Pflanzliche Alternativen zu tierischen Produkten

Butter

Quelle: pixabay CC0

Denken Sie bei Margarine an Butterersatz? Kennen Sie Personen, die sich vegan ernähren? Bestaunen Sie öfters das wachsende Sortiment an veganen Würstchen, Lupinen-Eis, Tofu-Steak oder Saitlingen im Supermarkt? Und was denken Sie über diese Produkte? Die bESSERwisser haben versucht, mehr über Ersatzprodukte für tierische Lebensmittel herauszufinden und auch darüber, worum diese bei Tisch so viel Konfliktstoff bieten.

 

Not oder Tugend?

Ersatzprodukte für Fleisch, Milch oder Eier waren zum einen hauptsächlich in Notzeiten in Verwendung. Zum anderen gab es religiös bedingte und nicht unbedingt billige Ersatzprodukte für die Fastenzeit, wie zum Beispiel Fisch oder Mandelmilch.
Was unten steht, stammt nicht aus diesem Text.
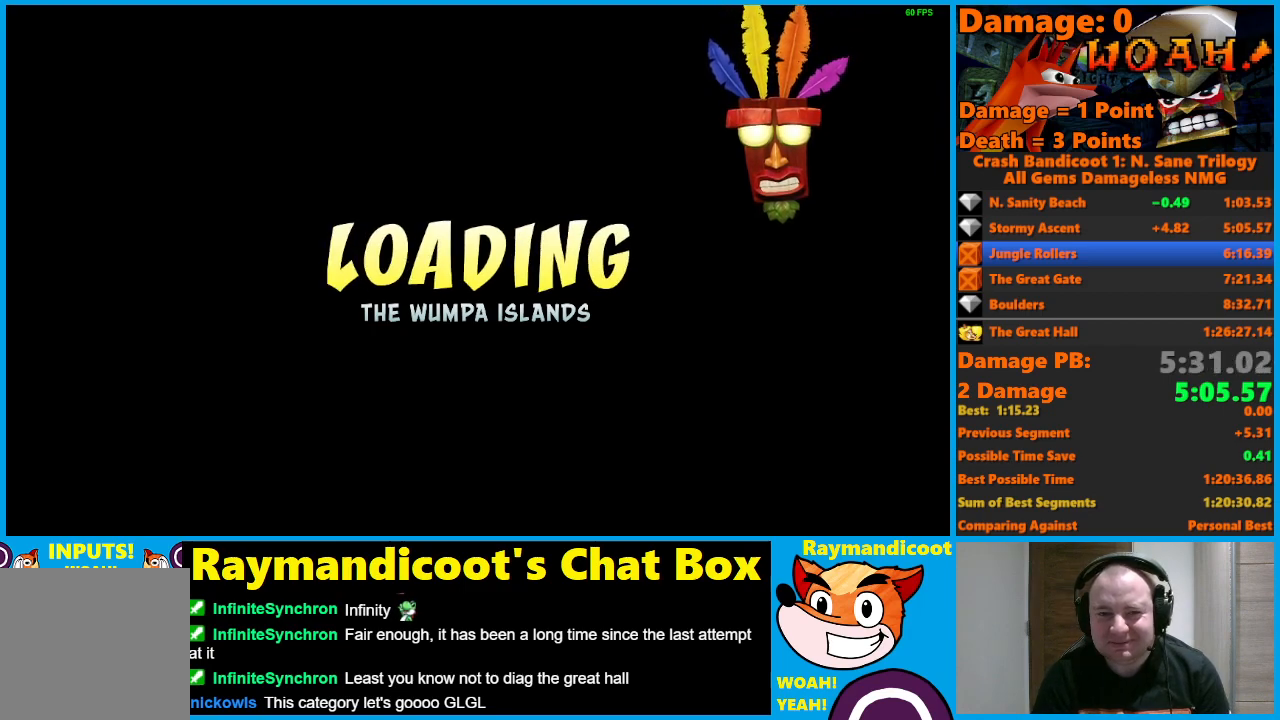
Gameplay with a controller (Xbox layout); each line is a JSON object with the inputs held at the frame after it. "events" lists button and stick changes between this image and that frame as [ms after this image, input, new state], when the widget could be followed in between.
{"buttons": ["DPAD_LEFT"], "left_stick": "center", "right_stick": "center", "events": [[500, "DPAD_LEFT", "down"]]}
Erst mit dem Aufkommen der Lebensmittelindustrie im 19. Jahrhundert wurden Ersatzprodukte auf industrieller Basis in großen Mengen hergestellt. Bereits Mitte des vorletzten Jahrhunderts gab es  Fabriken für Fleischextrakt, dem Vorläufer der heutigen Suppenwürfel. Dieser verbreitete sich sehr rasch, bot er doch nicht nur eine billige, sondern auch eine sehr schnelle Möglichkeit, an eine warme Suppe heranzukommen, noch dazu ohne einen hohen Energieverbrauch am Herd.

Etwas später wurde die Margarine erfunden, anfangs auf Rindertalgbasis. Ab der um 1900 erfundenen Fetthärtung konnten auch alle Öle dafür verwendet werden. Sogar rein pflanzliche Reformmargarine für Vegetarier wird schon seit damals produziert. Während nämlich die ärmeren Schichten sich teure tierische Produkte wie Fleisch, Ei oder Butter gar nicht leisten konnten, entstand gleichzeitig im Mittelstand eine vegetarische Gegenbewegung zur dominanten Fleischkultur des Bürgertums. Diese Reformer lehnten Fleisch vehement ab und setzten dafür auf viel Obst und Gemüse, häufig auch in Form von Rohkost. Bei den Zeitgenossen fanden die frühen Vegetarier wenig Verständnis für ihre Lebensweise, ganz besonders, wenn sie auch auf Lederschuhe, Korsetts und andere Bekleidungsstücke mit tierischen Teilen verzichteten.

 

Braucht der Mensch tierische Produkte?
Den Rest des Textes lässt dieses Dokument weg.